- [TEXT SEGMENT]
My point is, don't believe your H yet. He does not deserve your trust at this point. Does he want to earn your trust? If so, then it'll be a long haul of him earning that trust back. If not, let him go and start the long haul of living a life without him. 

Either one will be difficult and painful, but you can only do the first one if he's come _totally_ clean, wants R, and can accept that he needs to earn back your trust.

I'm sorry if I sound harsh, but it's hard to hear a BS being so trusting of their WS so soon after d-day. That's the time the WS is most likely to lie and do damage control to make the discovery as "painless" as possible. Good luck and stay well!


----------



## daisygirl 41 (Aug 5, 2011)

Thanks all.
Yes I know I am still in denial. 
It's difficult to stop the feelings I have had for him for all this time and really see that I don't know this person at all because that means that my 18 year marriage has been a sham!
Saying that though Im as sure as I can be that he hasnt cheated before this. He WAS a devoted family man and always made me feel loved, but he is not the man I married and I know that now.
He is defensive and takes the slightest challenge as a criticism or as me being 'controlling'. He has become manipulative and he's seems to have a lot of resentment towards me.

Throughout this whole ordeal (10 months now) I have acted with dignity. I can hold my head up. I have always been a strong person, this has just crushed me. Apparently she is a gentle and soft person, very 'precious'. Needy and vulnerable! Something I have never been - until now!! How ironic!
I know he's a liar and a cheat.
I really am done!
_Posted via Mobile Device_


----------



## daisygirl 41 (Aug 5, 2011)

Jellybeans said:


> It's VERY easy to move from EA to PA, Daisy.
> 
> My advice to you, since he is still having an affair, is to tell him to GTFO. That you won't tolerate having a cheating spouse in your home around your children.
> 
> He's already told you he wants a divorce so give it to him. Do not waste your life.


Hey JB yes you were right all along!
I asked him if he wanted a divorce twice and he said no!
Maybe he just wants me to do it!
Funny that!
Because that wld be me taking control again!! Something he has said he is done with!

- [WRITTEN TASKS]
1. Translate this sentence from the forum thread into Spanish: "Throughout this whole ordeal (10 months now) I have acted with dignity."
2. Decide whether each statement agrees with the forum thread. Answer yes or no, and quote the words from the thread that decide it.
(a) daisygirl 41 has been married for 18 years.
(b) When asked twice whether he wanted a divorce, the husband said yes.
(c) daisygirl 41 believes her husband had cheated before this affair.
3. Carry on the forum thread from its last sentence.

- [DATA PROVIDED]

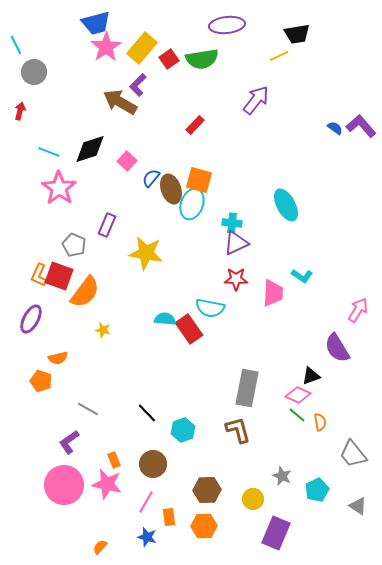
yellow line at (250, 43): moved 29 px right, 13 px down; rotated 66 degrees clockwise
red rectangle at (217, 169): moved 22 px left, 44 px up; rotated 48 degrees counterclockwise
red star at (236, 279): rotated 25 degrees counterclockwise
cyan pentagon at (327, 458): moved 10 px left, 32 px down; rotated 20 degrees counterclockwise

- [THE RESULTS]
1. A lo largo de todo este calvario (ya van 10 meses) he actuado con dignidad.

2.
(a) Yes: "my 18 year marriage has been a sham!"
(b) No: "I asked him if he wanted a divorce twice and he said no!"
(c) No: "Im as sure as I can be that he hasnt cheated before this."

3.
_Posted via Mobile Device_


----------



## daisygirl 41 (Aug 5, 2011)

For some reason I still blame myself for all of this! I have such deep seated regret about so much. When I stand my ground I always back down and feel like I have to apologise to him. This is something I really need help with. 
X
_Posted via Mobile Device_


----------



## Thorburn (Nov 23, 2011)

Like someone posted in the past. 50% of the marriage problems prio to an A are shared. Infidelity 100% him. 

The cheating was not your fault.

Stop apologizing. Stop it.

You feel this way out of hurt, pain and a false sense that you were somehow fully or partly to blame. Stop it please. You did not make him do it. I wanted to apologize to my WS but did not. During the worse of it I stopped myself short and said, WTF, why do I feel this need to apologize, what the hel* did I do? I did nothing to make her cheat and YOU DID NOTHING TO MAKE HIM CHEAT.

So stop apologizing.


----------



## Beowulf (Dec 7, 2011)

Thorburn said:


> Like someone posted in the past. 50% of the marriage problems prio to an A are shared. Infidelity 100% him.
> 
> The cheating was not your fault.
> 
> ...


I cannot agree enough. You are in no way responsible for his affair. It's all him. 100%

As to your original question...have you ever sneezed? That's how quick an EA can become a PA. I'm not exaggerating. And btw kissing *IS* a PA. As long as he is in any type of affair do not even consider reconciliation. In fact, until he ends his affair you should be going dark. No contact unless it is absolutely necessary.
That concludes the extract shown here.